Segment Start: LISTED RECORDS
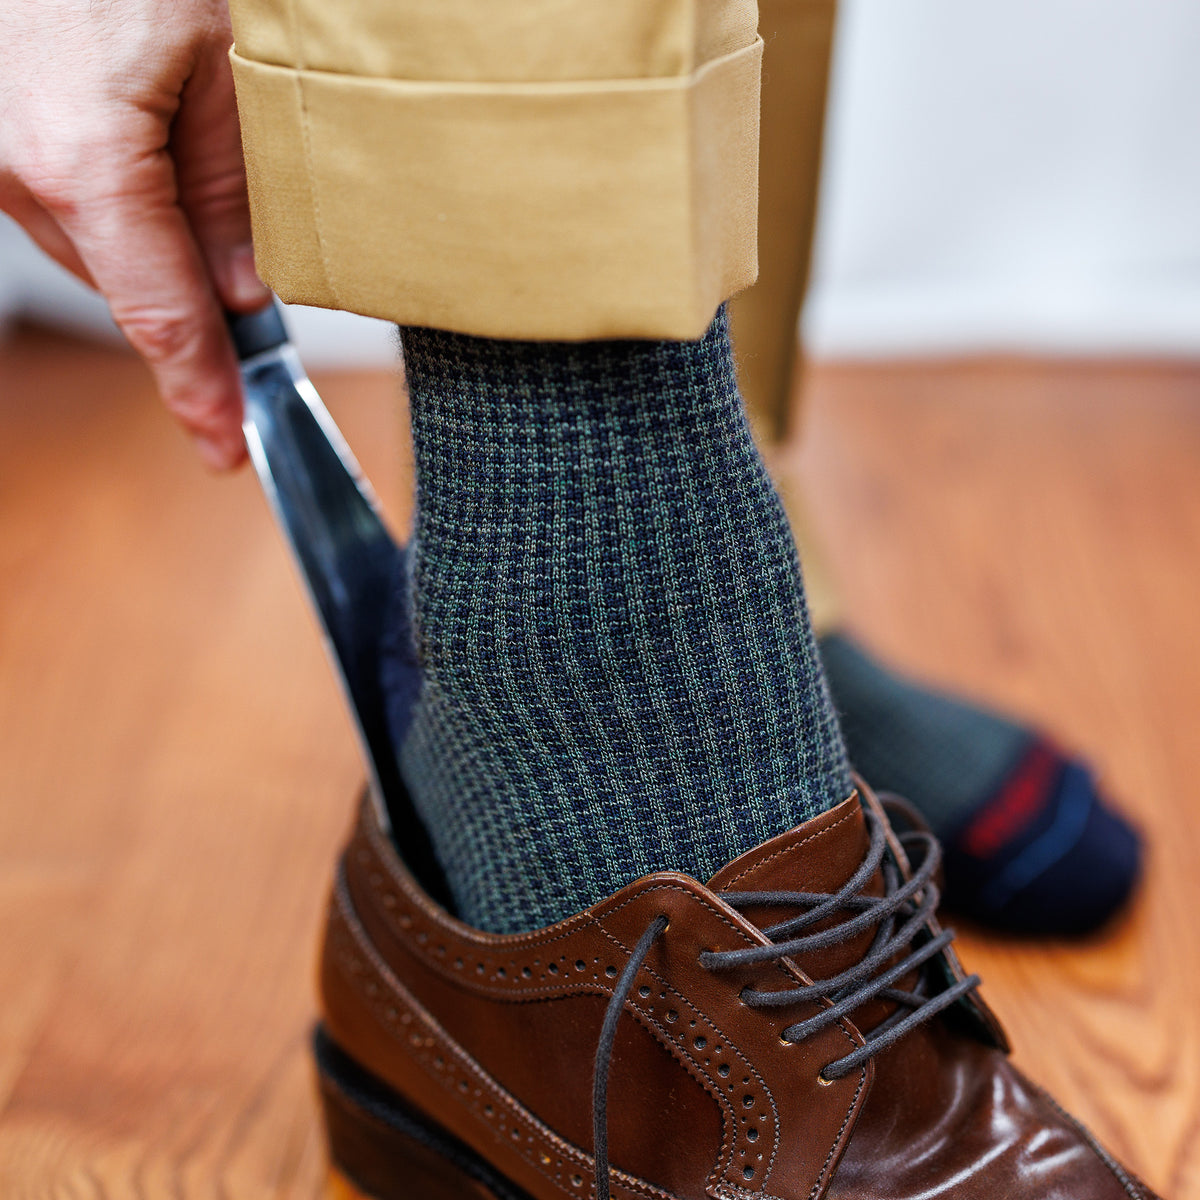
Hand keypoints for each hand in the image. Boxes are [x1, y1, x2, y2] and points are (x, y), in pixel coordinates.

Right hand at [0, 0, 270, 468]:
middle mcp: (12, 164)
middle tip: (255, 322)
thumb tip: (241, 288)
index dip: (201, 390)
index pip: (160, 315)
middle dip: (194, 303)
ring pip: (94, 241)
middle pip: (128, 283)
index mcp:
Segment End: LISTED RECORDS
*TASK*.
What this exercise asks for is every line of the data above with the word "hand".

*YOUR SOLUTION*.
Hand keypoints for each hand in the image. Boxes are [x1, y1, x2, y2] and points are (x, y), in pixel coordinates.
Right hand at [0, 0, 270, 468]:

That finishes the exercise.